Scientific classification
- Domain: Eukaryota
- Kingdom: Animalia
- Phylum: Platyhelminthes
- Order: Proseriata
- Family: Otomesostomatidae
- Genus: Otomesostoma
- Species: O. auditivum
- Binomial name: Otomesostoma auditivum (Du Plessis, 1874)
- Synonyms: Automolus morgiensis (Du Plessis, 1886); Automolus morgiensis Zschokke, 1900; Mesostoma auditivum Du Plessis, 1874; Mesostoma morgiense Du Plessis, 1876; Monotus lacustris Zacharias, 1890; Monotus morgiense Du Plessis, 1886; Monotus morgiensis (Du Plessis, 1884); Monotus relictus Zacharias, 1885; Otomesostoma morgiense von Graff, 1882; Otomesostoma morgiensis (Du Plessis, 1876);

= Otomesostoma auditivum =

- Genus: Otomesostoma
- Species: auditivum
- Authority: (Du Plessis, 1874)
- Synonyms: Automolus morgiensis (Du Plessis, 1886), Automolus morgiensis Zschokke, 1900, Mesostoma auditivum Du Plessis, 1874, Mesostoma morgiense Du Plessis, 1876, Monotus lacustris Zacharias, 1890, Monotus morgiense Du Plessis, 1886, Monotus morgiensis (Du Plessis, 1884), Monotus relictus Zacharias, 1885, Otomesostoma morgiense von Graff, 1882, Otomesostoma morgiensis (Du Plessis, 1876)

Species of flatworm

Otomesostoma auditivum is a free-living, hermaphroditic flatworm in the order Proseriata, found in brackish and freshwater environments. It is a palearctic species living in shallow-water coastal habitats, and occurring in some freshwater lakes far from the sea.

==Taxonomy==
This flatworm was first described in 1874 by the French zoologist Georges Du Plessis who gave it the name Mesostoma auditivum. Because of its unique characteristics, in 1882 Ludwig von Graff erected the genus Otomesostoma to accommodate it and it became Otomesostoma auditivum. It is one of only two species in the genus, the other being Otomesostoma arovi, described from Lake Baikal by Timoshkin, Lukhnev and Zaytseva in 2010.

==Distribution==
Otomesostoma auditivum is mainly known from marine and brackish water habitats, but it is also found in freshwater locations. It is a holarctic species and has been recorded from the North Atlantic Ocean and the Baltic Sea, including United States, Greenland, Iceland, Finland, Sweden, Germany, Ireland, United Kingdom, Italy, Switzerland, the Ural Mountains and Lake Baikal. It is a benthic species and its depth range in marine habitats is between 4 and 10 m. In Echo Lake in the Sierra Nevada, California, it is found at between 15 and 45 m whereas in some Alpine lakes in Europe it occurs at depths of 145 m.

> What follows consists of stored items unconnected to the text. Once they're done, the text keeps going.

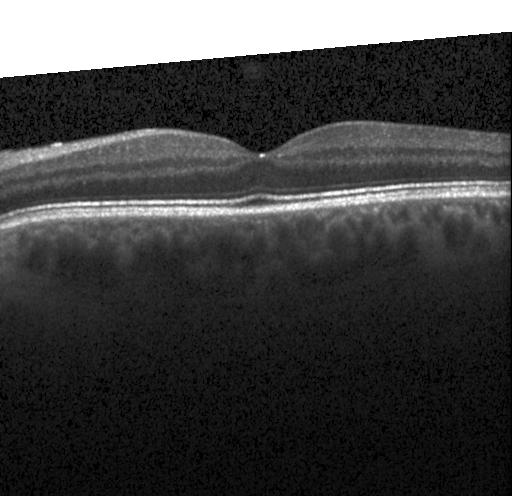

Acquired on a Heidelberg Spectralis; OCT B-scan
No choroidal neovascularization, diabetic macular edema, or drusen.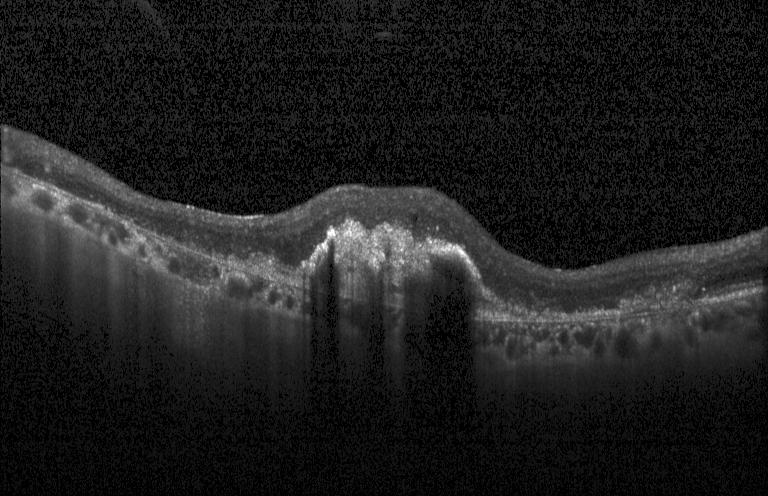

Retinal OCT cross-section. Diagnosis: a choroidal neovascular membrane.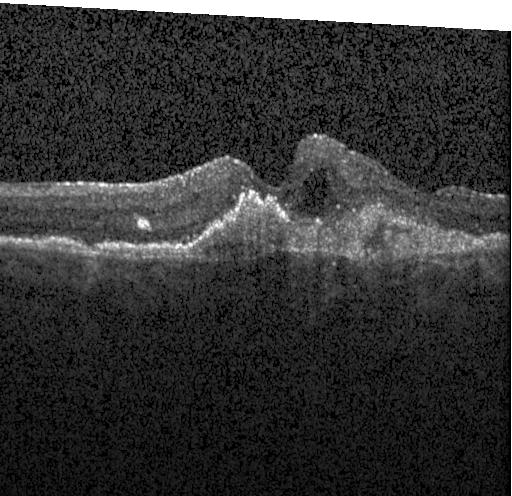
Retinal OCT cross-section, through the macula, spectral-domain optical coherence tomography. Impression: a choroidal neovascular membrane.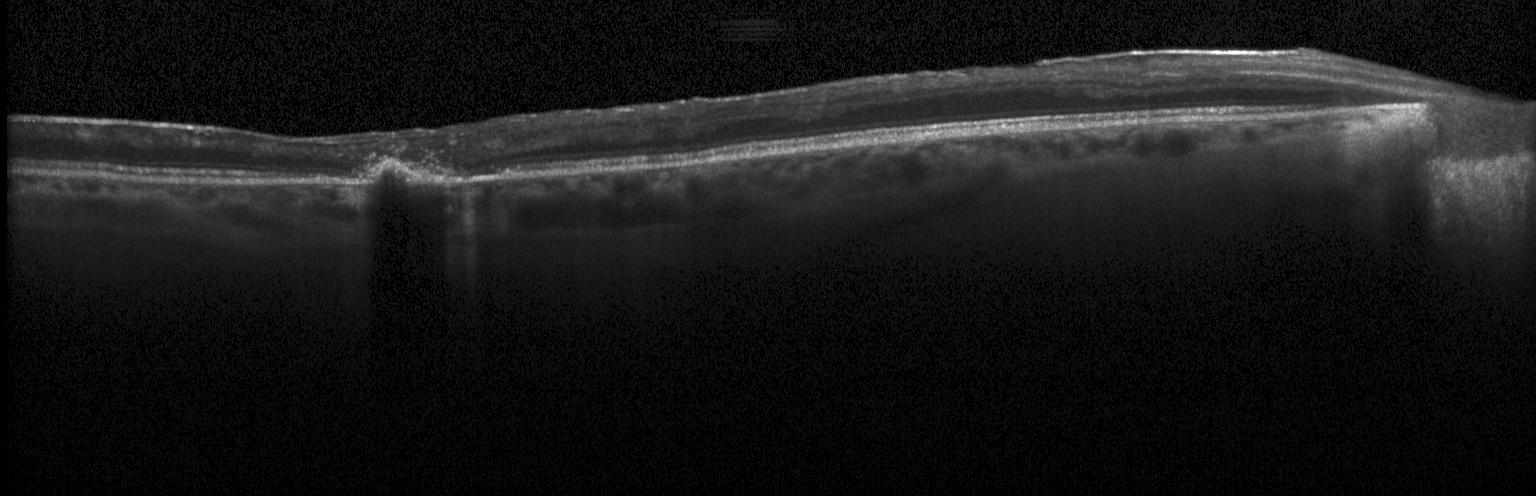 Heidelberg Spectralis OCT system; OCT line scan.
This B-scan demonstrates a choroidal neovascular membrane.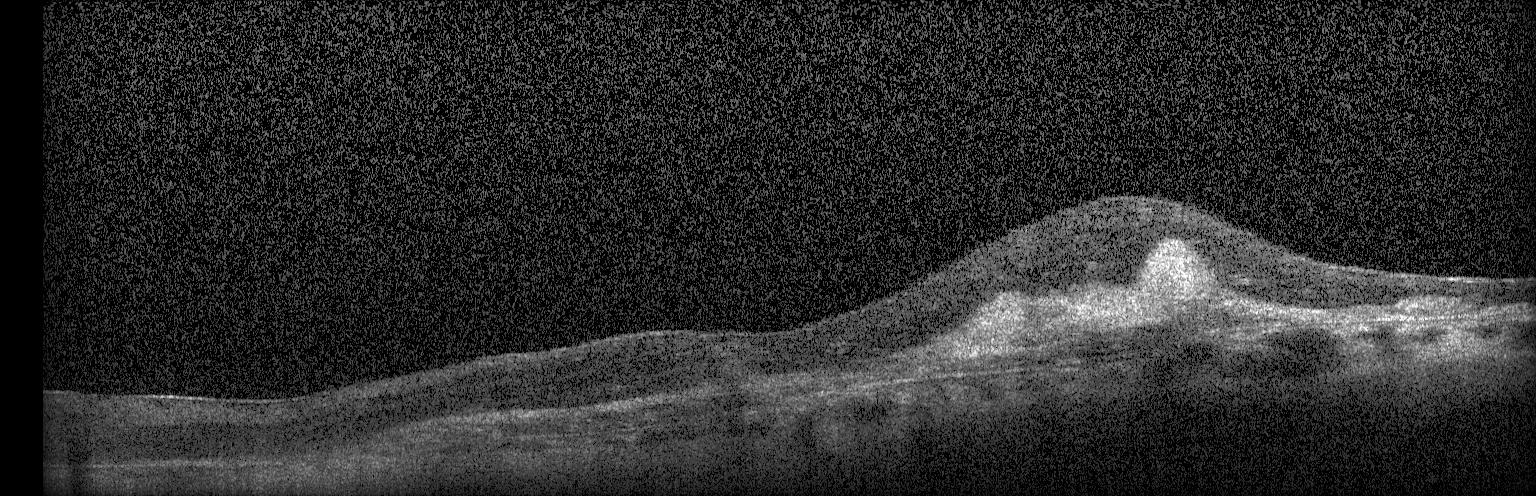 Optical coherence tomography B-scan, SD-OCT, through the macula. The scan shows a choroidal neovascular membrane.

In Lake Baikal, it coexists with endemic related species of flatworm in the shallows, its first record in Asia and a rare example of the Palearctic and Baikalian faunas coming into contact with each other. It is one of several flatworms more familiar from marine or brackish water habitats that have appeared in the Konin Lakes in central Poland since two power stations started discharging water into the lakes, raising their temperature markedly.

==Genome==
The genome size of Otomesostoma auditivum is 18,390 Mb (megabases), the largest genome of any known flatworm species, and nearly six times as large as the human genome (3200 Mb).